• _What the exercise asks_
Every line of the listing is to be printed again exactly.

—————

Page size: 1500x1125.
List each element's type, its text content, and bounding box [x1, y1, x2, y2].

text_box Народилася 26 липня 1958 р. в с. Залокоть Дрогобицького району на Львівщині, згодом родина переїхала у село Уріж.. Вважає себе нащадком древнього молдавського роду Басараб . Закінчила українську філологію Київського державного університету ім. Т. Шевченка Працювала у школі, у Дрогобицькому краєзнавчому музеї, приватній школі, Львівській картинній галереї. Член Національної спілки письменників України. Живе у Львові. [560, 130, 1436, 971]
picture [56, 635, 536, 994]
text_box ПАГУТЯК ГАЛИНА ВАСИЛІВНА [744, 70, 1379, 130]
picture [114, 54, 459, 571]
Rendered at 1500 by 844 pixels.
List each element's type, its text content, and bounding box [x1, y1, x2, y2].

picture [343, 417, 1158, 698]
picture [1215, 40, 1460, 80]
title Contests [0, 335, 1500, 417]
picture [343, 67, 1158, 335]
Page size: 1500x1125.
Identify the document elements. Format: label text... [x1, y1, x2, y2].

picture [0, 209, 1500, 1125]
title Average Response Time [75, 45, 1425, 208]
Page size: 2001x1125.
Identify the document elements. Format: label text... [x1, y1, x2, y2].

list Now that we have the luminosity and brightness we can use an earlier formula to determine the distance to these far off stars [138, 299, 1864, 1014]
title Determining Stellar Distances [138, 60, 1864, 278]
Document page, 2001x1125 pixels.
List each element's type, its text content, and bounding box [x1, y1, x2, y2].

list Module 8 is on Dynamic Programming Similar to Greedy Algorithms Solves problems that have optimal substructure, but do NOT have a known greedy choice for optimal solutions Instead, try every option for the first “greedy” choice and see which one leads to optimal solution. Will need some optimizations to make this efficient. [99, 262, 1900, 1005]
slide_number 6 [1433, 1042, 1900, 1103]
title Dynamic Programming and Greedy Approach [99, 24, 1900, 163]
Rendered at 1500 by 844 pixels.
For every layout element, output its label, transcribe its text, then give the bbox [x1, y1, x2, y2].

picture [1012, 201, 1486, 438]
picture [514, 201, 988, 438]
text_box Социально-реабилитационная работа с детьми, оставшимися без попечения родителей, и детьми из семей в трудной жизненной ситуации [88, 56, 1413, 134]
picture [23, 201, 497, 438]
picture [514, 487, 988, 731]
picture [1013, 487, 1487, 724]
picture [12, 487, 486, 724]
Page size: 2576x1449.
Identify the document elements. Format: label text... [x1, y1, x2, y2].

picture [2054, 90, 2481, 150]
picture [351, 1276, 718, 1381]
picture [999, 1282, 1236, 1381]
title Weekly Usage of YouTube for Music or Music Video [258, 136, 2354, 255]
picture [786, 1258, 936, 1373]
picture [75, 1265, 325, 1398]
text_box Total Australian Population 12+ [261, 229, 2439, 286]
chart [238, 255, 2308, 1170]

—————

• _Exercise output_
Page size: 1500x1125.
List each element's type, its text content, and bounding box [x1, y1, x2, y2].

text_box Народилася 26 липня 1958 р. в с. Залокоть Дрогобицького району на Львівщині, згодом родина переїхала у село Уріж.. Вважає себе нащадком древнього молдавського роду Басараб . Закінчила українську філологію Київського державного університету ім. Т. Шевченка Працювала у школі, у Дрогобицькому краєзнавчому музеї, приватній школі, Львівській картинній галереї. Член Національної спілки письменників України. Живе у Львові. [560, 130, 1436, 971]
picture [56, 635, 536, 994]
text_box ПАГУТЯК ГАЛИНА ВАСИЛІВНА [744, 70, 1379, 130]
picture [114, 54, 459, 571]
Rendered at 1500 by 844 pixels.
List each element's type, its text content, and bounding box [x1, y1, x2, y2].

picture [343, 417, 1158, 698]
picture [1215, 40, 1460, 80]
title Contests [0, 335, 1500, 417]
picture [343, 67, 1158, 335]
Page size: 1500x1125.
Identify the document elements. Format: label text... [x1, y1, x2, y2].

picture [0, 209, 1500, 1125]
title Average Response Time [75, 45, 1425, 208]
Page size: 2001x1125.
Identify the document elements. Format: label text... [x1, y1, x2, y2].

list Now that we have the luminosity and brightness we can use an earlier formula to determine the distance to these far off stars [138, 299, 1864, 1014]
title Determining Stellar Distances [138, 60, 1864, 278]
Document page, 2001x1125 pixels.
List each element's type, its text content, and bounding box [x1, y1, x2, y2].

list Module 8 is on Dynamic Programming Similar to Greedy Algorithms Solves problems that have optimal substructure, but do NOT have a known greedy choice for optimal solutions Instead, try every option for the first “greedy” choice and see which one leads to optimal solution. Will need some optimizations to make this efficient. [99, 262, 1900, 1005]
slide_number 6 [1433, 1042, 1900, 1103]
title Dynamic Programming and Greedy Approach [99, 24, 1900, 163]
Rendered at 1500 by 844 pixels.
For every layout element, output its label, transcribe its text, then give the bbox [x1, y1, x2, y2].

picture [1012, 201, 1486, 438]
picture [514, 201, 988, 438]
text_box Социально-реабилитационная работа с детьми, оставшимися без попечения родителей, и детьми из семей в трудной жизненной ситуации [88, 56, 1413, 134]
picture [23, 201, 497, 438]
picture [514, 487, 988, 731]
picture [1013, 487, 1487, 724]
picture [12, 487, 486, 724]
Page size: 2576x1449.
Identify the document elements. Format: label text... [x1, y1, x2, y2].

picture [2054, 90, 2481, 150]
picture [351, 1276, 718, 1381]
picture [999, 1282, 1236, 1381]
title Weekly Usage of YouTube for Music or Music Video [258, 136, 2354, 255]
picture [786, 1258, 936, 1373]
picture [75, 1265, 325, 1398]
text_box Total Australian Population 12+ [261, 229, 2439, 286]
chart [238, 255, 2308, 1170]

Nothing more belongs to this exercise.